WORK INSTRUCTIONS:
Copy the data that follows, character for character, minus the pictures.
BEGIN SOURCE MATERIAL
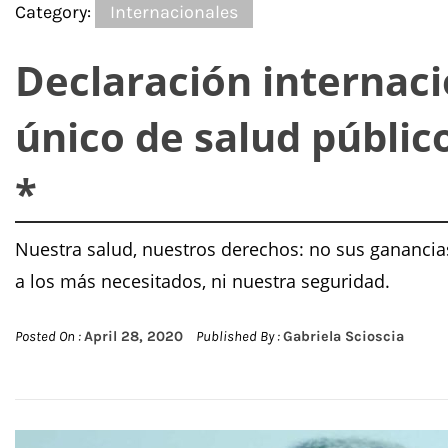
Category:
Internacionales
Declaración internaci
único de salud público
*
Nuestra salud, nuestros derechos: no sus ganancias
a los más necesitados, ni nuestra seguridad.
Posted On :
April 28, 2020
Published By :
Gabriela Scioscia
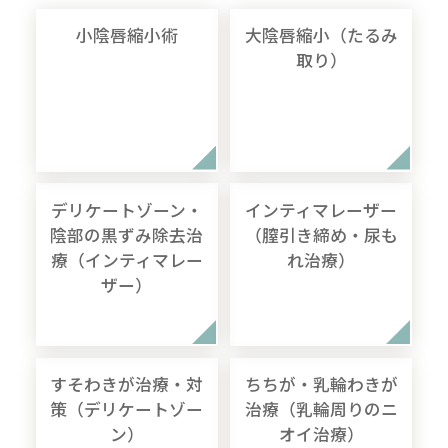
小陰唇縮小術
大陰唇縮小（たるみ
取り）
デリケートゾーン・
インティマレーザー
陰部の黒ずみ除去治
（膣引き締め・尿も
療（インティマレー
れ治療）
ザー）
すそわきが治療・対
ちちが・乳輪わきが
策（デリケートゾー
治療（乳輪周りのニ
ン）
オイ治療）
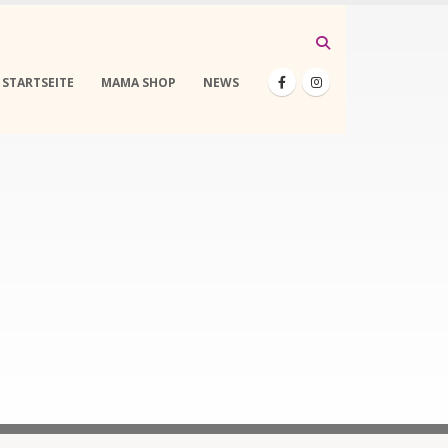
STARTSEITE
MAMA SHOP
NEWS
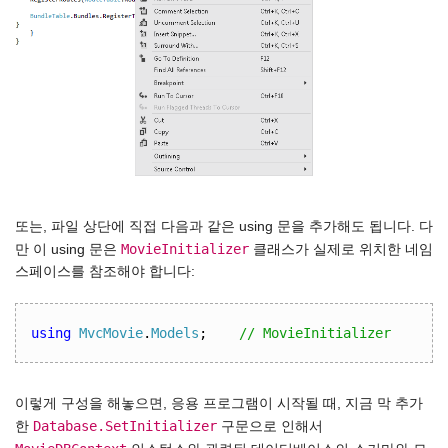
또는, 파일 상단에 직접 다음과 같은 using 문을 추가해도 됩니다. 다
MovieInitializer
만 이 using 문은
클래스가 실제로 위치한 네임
스페이스를 참조해야 합니다:
using
MvcMovie
.
Models
;
// MovieInitializer
이렇게 구성을 해놓으면, 응용 프로그램이 시작될 때, 지금 막 추가
Database.SetInitializer
한
구문으로 인해서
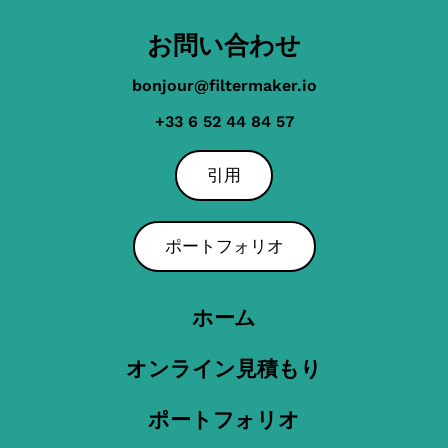
お問い合わせ
bonjour@filtermaker.io
+33 6 52 44 84 57
引用
ポートフォリオ
ホーム
オンライン見積もり
ポートフォリオ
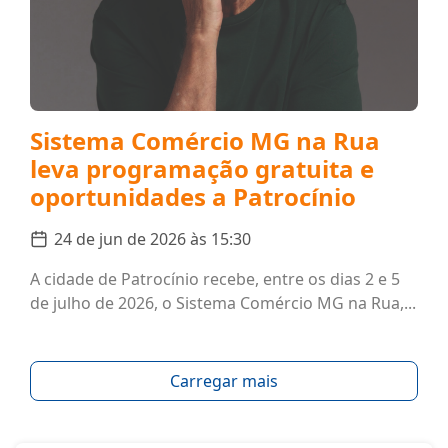
Sistema Comércio MG na Rua
leva programação gratuita e
oportunidades a Patrocínio
24 de jun de 2026 às 15:30
A cidade de Patrocínio recebe, entre os dias 2 e 5
de julho de 2026, o Sistema Comércio MG na Rua,...
Carregar mais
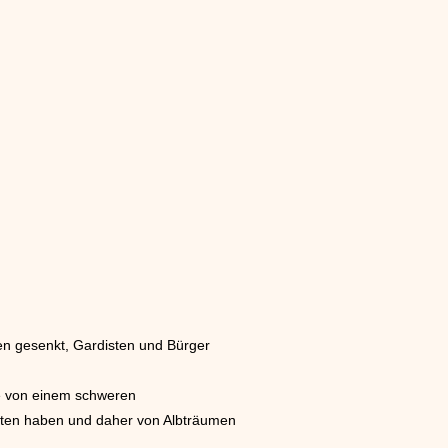
en gesenkt, Gardisten und Bürger
te von einem schweren
itten haben und daher von Albträumen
END SOURCE MATERIAL
RESPONSE:
Category:
Internacionales
Declaración internaci
único de salud público
*
Nuestra salud, nuestros derechos: no sus ganancias
a los más necesitados, ni nuestra seguridad.
Posted On :
April 28, 2020
Published By :
Gabriela Scioscia
小陰唇縮小術
大陰唇縮小（たるみ
取り）
デリケートゾーン・
インティマレーザー
陰部の黒ずみ除去治
（膣引き締め・尿も
療（インティマレー
れ治療）
ザー）
すそわきが治療・対
ちちが・乳輪わきが
策（デリケートゾー
治療（乳輪周りのニ
ン）
オイ治療）
STARTSEITE
MAMA SHOP
NEWS
또는, 파일 상단에 직접 다음과 같은 using 문을 추가해도 됩니다. 다
MovieInitializer
만 이 using 문은
클래스가 실제로 위치한 네임
스페이스를 참조해야 합니다:
using
MvcMovie
.
Models
;
// MovieInitializer
이렇게 구성을 해놓으면, 응용 프로그램이 시작될 때, 지금 막 추가
Database.SetInitializer
한
구문으로 인해서
お問い合わせ
bonjour@filtermaker.io
+33 6 52 44 84 57
引用
ポートフォリオ
ホーム
オンライン見積もり
ポートフォリオ
Sistema Comércio MG na Rua
leva programação gratuita e
oportunidades a Patrocínio
24 de jun de 2026 às 15:30
A cidade de Patrocínio recebe, entre os dias 2 e 5
de julho de 2026, o Sistema Comércio MG na Rua,...
Carregar mais
en gesenkt, Gardisten und Bürger
te von einem schweren
itten haben und daher von Albträumen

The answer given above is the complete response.